The memory slammed into her consciousness as she had turned around, taking one last look at Bianca. Her stomach sank, realizing that she was looking for that same light, looking for hope. But Bianca's eyes were just as sad as the old woman, casting downward with salt stained cheeks rosed from the winter's cold. There was nothing to be found in that picture but loss. A ghosted 'I love you' and she was gone, around the hedges, her own eyes overflowing, the tears blurring her vision.

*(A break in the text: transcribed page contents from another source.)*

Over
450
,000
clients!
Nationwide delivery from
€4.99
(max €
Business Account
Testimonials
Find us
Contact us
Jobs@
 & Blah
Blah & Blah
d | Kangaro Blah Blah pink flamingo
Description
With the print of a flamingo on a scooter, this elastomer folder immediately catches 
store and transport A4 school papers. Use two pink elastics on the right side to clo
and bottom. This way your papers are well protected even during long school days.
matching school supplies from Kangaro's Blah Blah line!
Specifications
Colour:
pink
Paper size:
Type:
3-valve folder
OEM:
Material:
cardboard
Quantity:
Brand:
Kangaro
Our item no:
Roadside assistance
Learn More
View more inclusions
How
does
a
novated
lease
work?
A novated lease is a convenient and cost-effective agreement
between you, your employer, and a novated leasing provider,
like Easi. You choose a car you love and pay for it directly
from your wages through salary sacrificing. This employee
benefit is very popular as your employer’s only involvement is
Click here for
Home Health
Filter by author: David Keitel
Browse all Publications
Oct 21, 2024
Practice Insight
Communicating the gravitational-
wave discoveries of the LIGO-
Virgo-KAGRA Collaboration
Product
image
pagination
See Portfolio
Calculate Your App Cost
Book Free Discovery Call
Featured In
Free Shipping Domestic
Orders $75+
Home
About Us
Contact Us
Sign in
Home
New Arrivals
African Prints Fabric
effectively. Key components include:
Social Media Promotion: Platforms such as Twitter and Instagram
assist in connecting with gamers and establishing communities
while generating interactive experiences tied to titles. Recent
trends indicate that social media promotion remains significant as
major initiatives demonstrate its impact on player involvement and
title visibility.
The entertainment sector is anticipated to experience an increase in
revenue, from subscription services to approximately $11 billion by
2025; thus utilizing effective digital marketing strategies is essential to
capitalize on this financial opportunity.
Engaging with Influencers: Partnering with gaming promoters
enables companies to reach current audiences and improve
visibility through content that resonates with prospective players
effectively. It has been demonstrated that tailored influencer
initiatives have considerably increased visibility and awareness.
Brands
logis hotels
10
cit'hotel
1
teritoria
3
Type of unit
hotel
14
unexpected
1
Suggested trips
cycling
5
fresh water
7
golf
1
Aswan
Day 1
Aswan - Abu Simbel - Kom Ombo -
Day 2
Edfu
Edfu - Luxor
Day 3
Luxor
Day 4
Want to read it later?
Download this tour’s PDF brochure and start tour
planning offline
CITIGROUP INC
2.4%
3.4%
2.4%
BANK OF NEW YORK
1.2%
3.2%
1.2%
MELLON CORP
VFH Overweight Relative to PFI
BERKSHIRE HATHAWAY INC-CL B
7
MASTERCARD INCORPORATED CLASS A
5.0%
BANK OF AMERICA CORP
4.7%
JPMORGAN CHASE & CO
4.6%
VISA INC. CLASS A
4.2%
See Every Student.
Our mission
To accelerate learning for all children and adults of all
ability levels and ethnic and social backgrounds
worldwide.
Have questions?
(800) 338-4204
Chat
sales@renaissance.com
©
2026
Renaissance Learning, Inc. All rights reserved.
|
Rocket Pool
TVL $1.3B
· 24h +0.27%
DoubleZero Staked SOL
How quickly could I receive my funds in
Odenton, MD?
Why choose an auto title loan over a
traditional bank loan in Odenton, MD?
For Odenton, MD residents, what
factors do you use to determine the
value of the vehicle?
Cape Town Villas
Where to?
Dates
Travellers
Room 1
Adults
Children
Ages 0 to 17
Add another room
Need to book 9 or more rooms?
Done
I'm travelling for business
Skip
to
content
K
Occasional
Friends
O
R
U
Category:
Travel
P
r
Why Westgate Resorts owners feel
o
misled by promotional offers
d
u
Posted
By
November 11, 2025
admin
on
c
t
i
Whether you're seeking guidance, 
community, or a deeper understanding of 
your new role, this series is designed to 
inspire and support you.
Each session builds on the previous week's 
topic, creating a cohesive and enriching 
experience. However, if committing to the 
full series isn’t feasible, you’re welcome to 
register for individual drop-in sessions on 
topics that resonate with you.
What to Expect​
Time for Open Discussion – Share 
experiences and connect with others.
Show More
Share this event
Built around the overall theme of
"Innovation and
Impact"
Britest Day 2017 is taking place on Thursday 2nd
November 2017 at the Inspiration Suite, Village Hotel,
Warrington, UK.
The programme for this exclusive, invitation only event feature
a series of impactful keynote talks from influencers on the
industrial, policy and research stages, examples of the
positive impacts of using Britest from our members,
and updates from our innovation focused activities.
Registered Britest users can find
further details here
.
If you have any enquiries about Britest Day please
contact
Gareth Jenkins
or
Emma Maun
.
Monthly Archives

She sat, once again, on that hated piece of machinery, flying over the Atlantic. Back to an empty home, an empty life, an empty heart. A open card sat on the dingy plastic tray in front of her, beside it, a purple velvet box, mocking her with it's false promises of a future. Her hand reached up, tracing a fingertip over the box, a sigh being pulled from downward turned lips. She glanced at the card once more before deciding she needed to write something, anything. Fingers gripped her pen, the letters forming through no conscious effort on her part. Once signed, she quickly scanned the ink, hoping to be satisfied with the small token of her love. 'I'll be far away, but my heart will be with you. All my love, Maggie'

As she stood in the airport post office, her hand once again found the small ring box, tucked firmly in her jacket pocket. For just a moment she contemplated sending it along with her card. But the decision was made far too quickly for her own piece of mind. Bianca could barely look at her the entire time she had been in Pine Valley. It was why she was still in possession of the box. Her big plans for a future together, a life as a family, had been obliterated the moment she had locked eyes with Bianca. Sending her hopes and dreams along with a cardboard piece of Hallmark schmaltz was not going to make anything better.

So she stamped the card, dropped it in the international bin and headed outside to hail a cab, lost in a daydream of a future that she was unsure would ever come.